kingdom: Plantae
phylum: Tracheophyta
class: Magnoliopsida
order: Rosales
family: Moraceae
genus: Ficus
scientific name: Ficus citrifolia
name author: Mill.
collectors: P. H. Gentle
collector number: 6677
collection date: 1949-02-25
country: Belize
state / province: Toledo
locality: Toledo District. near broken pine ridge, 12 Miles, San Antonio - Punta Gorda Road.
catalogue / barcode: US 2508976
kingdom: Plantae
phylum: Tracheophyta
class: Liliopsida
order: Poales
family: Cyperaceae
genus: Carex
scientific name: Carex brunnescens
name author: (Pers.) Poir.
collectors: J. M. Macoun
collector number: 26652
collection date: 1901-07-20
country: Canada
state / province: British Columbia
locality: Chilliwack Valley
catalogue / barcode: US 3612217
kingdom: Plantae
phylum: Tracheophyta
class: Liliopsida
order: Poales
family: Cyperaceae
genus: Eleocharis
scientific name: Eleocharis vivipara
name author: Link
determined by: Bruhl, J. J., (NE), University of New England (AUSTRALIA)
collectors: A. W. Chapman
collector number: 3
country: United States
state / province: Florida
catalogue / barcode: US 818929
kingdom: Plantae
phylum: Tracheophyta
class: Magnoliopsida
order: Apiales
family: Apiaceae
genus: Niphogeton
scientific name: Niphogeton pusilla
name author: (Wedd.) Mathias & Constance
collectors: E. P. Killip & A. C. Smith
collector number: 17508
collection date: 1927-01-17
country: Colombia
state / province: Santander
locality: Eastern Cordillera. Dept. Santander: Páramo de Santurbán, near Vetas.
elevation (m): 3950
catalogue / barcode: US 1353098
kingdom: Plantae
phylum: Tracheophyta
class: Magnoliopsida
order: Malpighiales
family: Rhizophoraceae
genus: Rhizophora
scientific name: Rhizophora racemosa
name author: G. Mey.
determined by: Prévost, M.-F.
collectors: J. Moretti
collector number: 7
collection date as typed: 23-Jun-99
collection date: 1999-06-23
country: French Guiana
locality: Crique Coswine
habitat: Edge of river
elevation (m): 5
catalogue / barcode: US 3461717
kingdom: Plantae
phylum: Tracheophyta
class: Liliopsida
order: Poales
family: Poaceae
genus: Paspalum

(EXERCISE DETAILS)
Quote every line of the records above word for word, in the same order.

(SOLVED EXERCISE)
kingdom: Plantae
phylum: Tracheophyta
class: Magnoliopsida
order: Rosales
family: Moraceae
genus: Ficus
scientific name: Ficus citrifolia
name author: Mill.
collectors: P. H. Gentle
collector number: 6677
collection date: 1949-02-25
country: Belize
state / province: Toledo
locality: Toledo District. near broken pine ridge, 12 Miles, San Antonio - Punta Gorda Road.
catalogue / barcode: US 2508976
kingdom: Plantae
phylum: Tracheophyta
class: Liliopsida
order: Poales
family: Cyperaceae
genus: Carex
scientific name: Carex brunnescens
name author: (Pers.) Poir.
collectors: J. M. Macoun
collector number: 26652
collection date: 1901-07-20
country: Canada
state / province: British Columbia
locality: Chilliwack Valley
catalogue / barcode: US 3612217
kingdom: Plantae
phylum: Tracheophyta
class: Liliopsida
order: Poales
family: Cyperaceae
genus: Eleocharis
scientific name: Eleocharis vivipara
name author: Link
determined by: Bruhl, J. J., (NE), University of New England (AUSTRALIA)
collectors: A. W. Chapman
collector number: 3
country: United States
state / province: Florida
catalogue / barcode: US 818929
kingdom: Plantae
phylum: Tracheophyta
class: Magnoliopsida
order: Apiales
family: Apiaceae
genus: Niphogeton
scientific name: Niphogeton pusilla
name author: (Wedd.) Mathias & Constance
collectors: E. P. Killip & A. C. Smith
collector number: 17508
collection date: 1927-01-17
country: Colombia
state / province: Santander
locality: Eastern Cordillera. Dept. Santander: Páramo de Santurbán, near Vetas.
elevation (m): 3950
catalogue / barcode: US 1353098
kingdom: Plantae
phylum: Tracheophyta
class: Magnoliopsida
order: Malpighiales
family: Rhizophoraceae
genus: Rhizophora
scientific name: Rhizophora racemosa
name author: G. Mey.
determined by: Prévost, M.-F.
collectors: J. Moretti
collector number: 7
collection date as typed: 23-Jun-99
collection date: 1999-06-23
country: French Guiana
locality: Crique Coswine
habitat: Edge of river
elevation (m): 5
catalogue / barcode: US 3461717
kingdom: Plantae
phylum: Tracheophyta
class: Liliopsida
order: Poales
family: Poaceae
genus: Paspalum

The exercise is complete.